Mazza Camille, Escudier Bernard, Albiges Laurence
Department of Medical Oncology, Gustave Roussy, Villejuif, France.
Département de médecine Oncologique, Gustave Roussy, Université Paris-Saclay, Villejuif, France.
Ther Adv Med Oncol. 2017 Mar;9(3):171-181. doi: 10.1177/1758834016679942. Epub 2016 Dec 11.

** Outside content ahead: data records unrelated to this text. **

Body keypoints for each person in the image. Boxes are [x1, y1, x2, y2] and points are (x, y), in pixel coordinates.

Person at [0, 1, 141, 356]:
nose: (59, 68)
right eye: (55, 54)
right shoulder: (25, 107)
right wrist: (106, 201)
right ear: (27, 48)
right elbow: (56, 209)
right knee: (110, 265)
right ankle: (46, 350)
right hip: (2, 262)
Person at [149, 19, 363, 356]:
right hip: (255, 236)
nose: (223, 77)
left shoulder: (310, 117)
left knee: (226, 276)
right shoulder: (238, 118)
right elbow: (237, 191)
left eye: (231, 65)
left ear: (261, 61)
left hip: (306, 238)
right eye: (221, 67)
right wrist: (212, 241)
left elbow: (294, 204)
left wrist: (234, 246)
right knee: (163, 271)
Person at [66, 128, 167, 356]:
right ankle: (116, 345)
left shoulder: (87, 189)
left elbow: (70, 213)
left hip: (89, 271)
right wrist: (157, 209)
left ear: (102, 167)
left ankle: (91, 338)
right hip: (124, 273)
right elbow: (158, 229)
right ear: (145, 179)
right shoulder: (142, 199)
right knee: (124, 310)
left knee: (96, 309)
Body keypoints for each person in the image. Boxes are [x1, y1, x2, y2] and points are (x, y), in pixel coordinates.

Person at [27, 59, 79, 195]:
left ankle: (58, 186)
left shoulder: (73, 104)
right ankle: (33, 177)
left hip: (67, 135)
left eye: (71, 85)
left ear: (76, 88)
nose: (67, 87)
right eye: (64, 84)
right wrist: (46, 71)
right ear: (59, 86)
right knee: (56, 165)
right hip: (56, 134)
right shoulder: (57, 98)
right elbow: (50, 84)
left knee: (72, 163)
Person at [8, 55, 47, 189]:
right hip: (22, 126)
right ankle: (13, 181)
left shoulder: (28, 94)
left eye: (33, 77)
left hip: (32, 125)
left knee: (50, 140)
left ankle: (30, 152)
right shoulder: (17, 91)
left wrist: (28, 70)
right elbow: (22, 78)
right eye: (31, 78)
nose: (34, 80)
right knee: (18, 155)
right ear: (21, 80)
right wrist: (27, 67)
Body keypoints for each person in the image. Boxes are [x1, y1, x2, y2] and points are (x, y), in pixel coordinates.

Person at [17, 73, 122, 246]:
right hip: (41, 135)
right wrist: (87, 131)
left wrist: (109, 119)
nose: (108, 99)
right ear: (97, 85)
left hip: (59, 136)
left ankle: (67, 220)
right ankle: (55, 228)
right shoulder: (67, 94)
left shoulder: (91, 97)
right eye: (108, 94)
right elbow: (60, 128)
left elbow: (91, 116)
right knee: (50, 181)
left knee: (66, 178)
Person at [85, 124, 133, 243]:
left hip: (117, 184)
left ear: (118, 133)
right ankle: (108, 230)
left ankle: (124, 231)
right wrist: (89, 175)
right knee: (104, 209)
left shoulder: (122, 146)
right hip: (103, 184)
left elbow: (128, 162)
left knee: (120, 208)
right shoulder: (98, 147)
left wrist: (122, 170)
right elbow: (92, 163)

Similar to melanoma, renal cell carcinoma (RCC) has been historically considered as an immunogenic tumor, with interleukin 2 (IL-2) and interferon alpha (IFN-α) being the first approved treatments in the 1990s. However, these therapies were effective in only 10-20% of cases and were not well tolerated. Recently, new insights on the interaction between the immune system and tumor have identified the programmed death-1/programmed death-ligand-1 (PD-1/PD-L1) pathway to be a key player in evading host immune responses. The strategy of immune checkpoint blockade is to reduce inhibitory signaling and restore the patient's natural tumor-specific T-cell-mediated immune responses. Nivolumab is the first PD-1 inhibitor to have gained approval for the treatment of patients with metastatic melanoma, squamous and nonsquamous non-small cell lung cancer (NSCLC), Hodgkin disease and recently RCC. In this review, we discuss results from studies of nivolumab in RCC, clinical experience with this agent, and its future development.
与黑色素瘤相似,肾细胞癌(RCC)在历史上一直被视为一种免疫原性肿瘤,白细胞介素2(IL-2)和干扰素α(IFN-α)是20世纪90年代首批获批的治疗药物。然而,这些疗法仅在10%-20%的病例中有效,且耐受性不佳。最近,关于免疫系统与肿瘤相互作用的新见解表明,程序性死亡1/程序性死亡配体1(PD-1/PD-L1)通路是逃避宿主免疫反应的关键因素。免疫检查点阻断策略是减少抑制性信号传导并恢复患者天然的肿瘤特异性T细胞介导的免疫反应。纳武单抗是首个获批用于治疗转移性黑色素瘤、鳞状和非鳞状非小细胞肺癌(NSCLC)、霍奇金病以及最近用于治疗肾细胞癌患者的PD-1抑制剂。在本综述中,我们讨论了纳武单抗治疗肾细胞癌的研究结果、使用该药物的临床经验及其未来发展。